§ What you will do: Whenever a line in the entries below includes the string "back", count that line. Report the total alone.

(Saved entries)

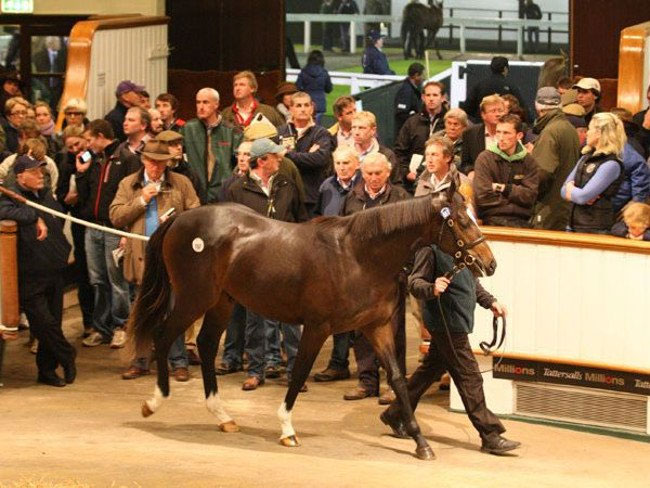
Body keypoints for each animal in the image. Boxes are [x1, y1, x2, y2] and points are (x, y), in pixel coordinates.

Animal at [128, 178, 496, 461]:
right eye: (462, 221)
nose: (489, 263)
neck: (358, 257)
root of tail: (180, 219)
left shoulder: (375, 328)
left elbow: (398, 381)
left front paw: (421, 443)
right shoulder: (318, 327)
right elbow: (299, 372)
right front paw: (287, 430)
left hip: (221, 302)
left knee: (204, 345)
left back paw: (223, 416)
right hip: (194, 298)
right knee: (163, 335)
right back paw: (152, 402)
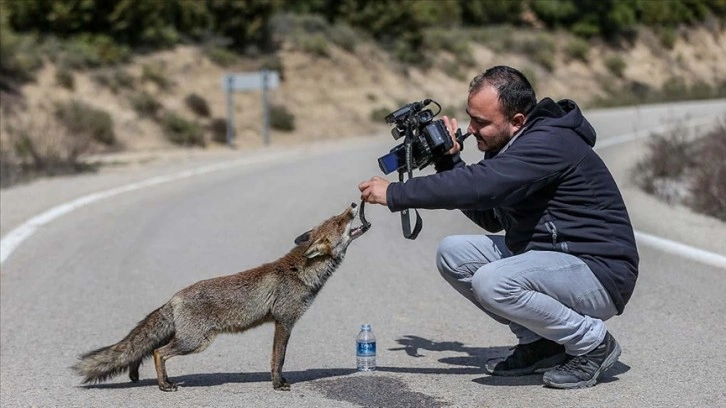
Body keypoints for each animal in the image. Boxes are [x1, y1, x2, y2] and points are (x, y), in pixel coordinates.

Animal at [70, 202, 370, 390]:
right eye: (340, 221)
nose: (353, 205)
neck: (299, 273)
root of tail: (174, 297)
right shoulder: (284, 322)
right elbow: (279, 358)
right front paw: (278, 384)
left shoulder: (280, 322)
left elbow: (277, 358)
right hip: (195, 342)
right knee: (157, 352)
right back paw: (164, 385)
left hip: (186, 338)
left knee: (145, 350)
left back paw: (142, 376)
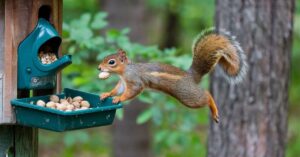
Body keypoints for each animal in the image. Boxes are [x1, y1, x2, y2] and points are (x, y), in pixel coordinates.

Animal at [97, 27, 247, 122]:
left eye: (111, 62)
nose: (99, 68)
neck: (124, 72)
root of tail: (192, 76)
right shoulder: (123, 83)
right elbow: (117, 90)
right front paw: (107, 94)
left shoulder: (134, 80)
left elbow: (131, 91)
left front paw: (119, 98)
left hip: (188, 96)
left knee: (206, 95)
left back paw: (214, 109)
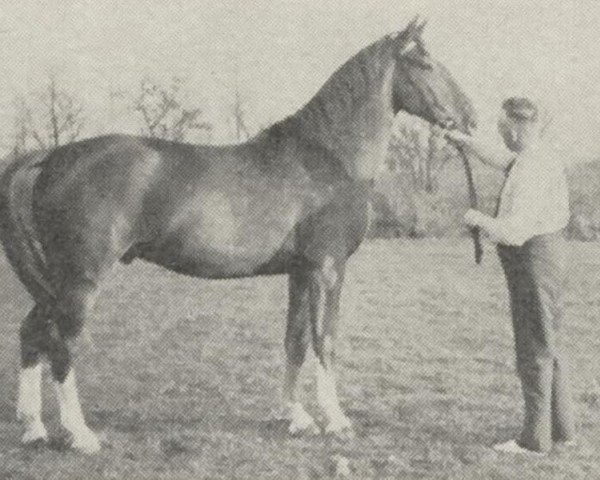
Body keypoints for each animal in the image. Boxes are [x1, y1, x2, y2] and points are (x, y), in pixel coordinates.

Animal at [1, 17, 478, 454]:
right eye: (426, 62)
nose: (471, 118)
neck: (328, 158)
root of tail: (52, 157)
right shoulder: (328, 269)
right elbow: (325, 341)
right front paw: (336, 420)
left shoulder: (301, 272)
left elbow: (295, 340)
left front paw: (294, 416)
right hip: (81, 279)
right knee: (61, 343)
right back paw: (79, 434)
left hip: (55, 281)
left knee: (32, 333)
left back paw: (34, 427)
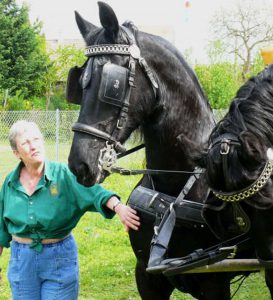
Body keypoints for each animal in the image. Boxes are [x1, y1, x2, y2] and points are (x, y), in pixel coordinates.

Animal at [67, 2, 240, 300]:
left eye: (112, 84)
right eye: (80, 84)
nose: (80, 163)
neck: (171, 197)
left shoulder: (214, 283)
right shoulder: (146, 277)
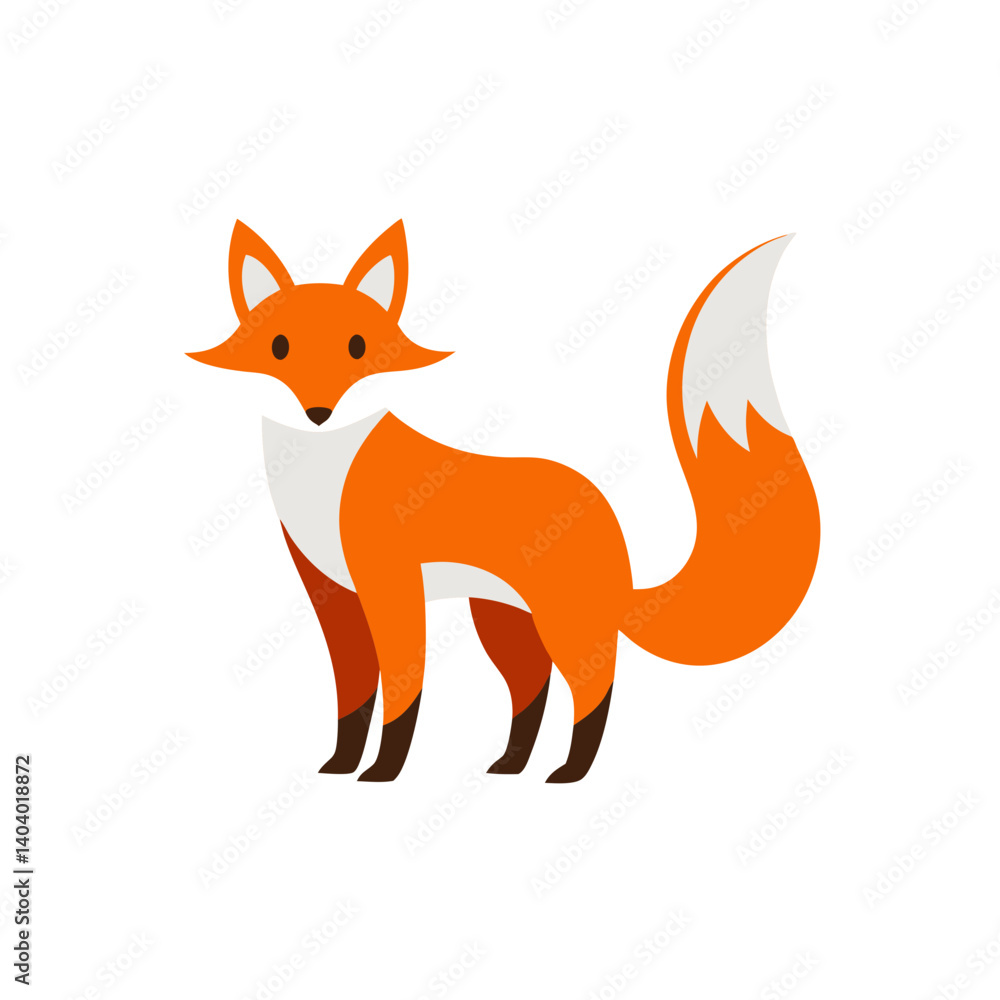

§ Output of the task: 7